Work to complete:
Would you restate each line of the data below word for word, without its pictures?

Source material:
☆ ☆ ☆
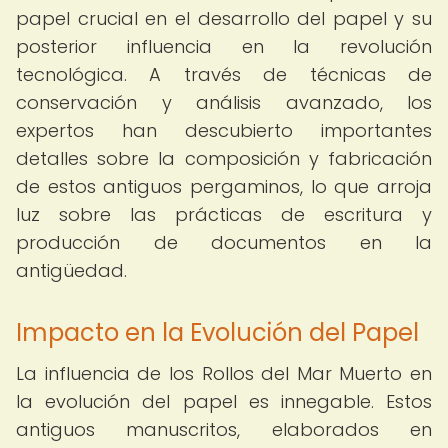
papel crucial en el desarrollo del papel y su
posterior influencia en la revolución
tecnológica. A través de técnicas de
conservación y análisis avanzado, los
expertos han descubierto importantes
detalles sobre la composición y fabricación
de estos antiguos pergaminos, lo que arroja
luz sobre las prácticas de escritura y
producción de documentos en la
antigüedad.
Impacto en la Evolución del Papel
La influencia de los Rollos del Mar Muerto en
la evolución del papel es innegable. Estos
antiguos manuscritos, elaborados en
☆ ☆ ☆
Answer below:
papel crucial en el desarrollo del papel y su
posterior influencia en la revolución
tecnológica. A través de técnicas de
conservación y análisis avanzado, los
expertos han descubierto importantes
detalles sobre la composición y fabricación
de estos antiguos pergaminos, lo que arroja
luz sobre las prácticas de escritura y
producción de documentos en la
antigüedad.
Impacto en la Evolución del Papel
La influencia de los Rollos del Mar Muerto en
la evolución del papel es innegable. Estos
antiguos manuscritos, elaborados en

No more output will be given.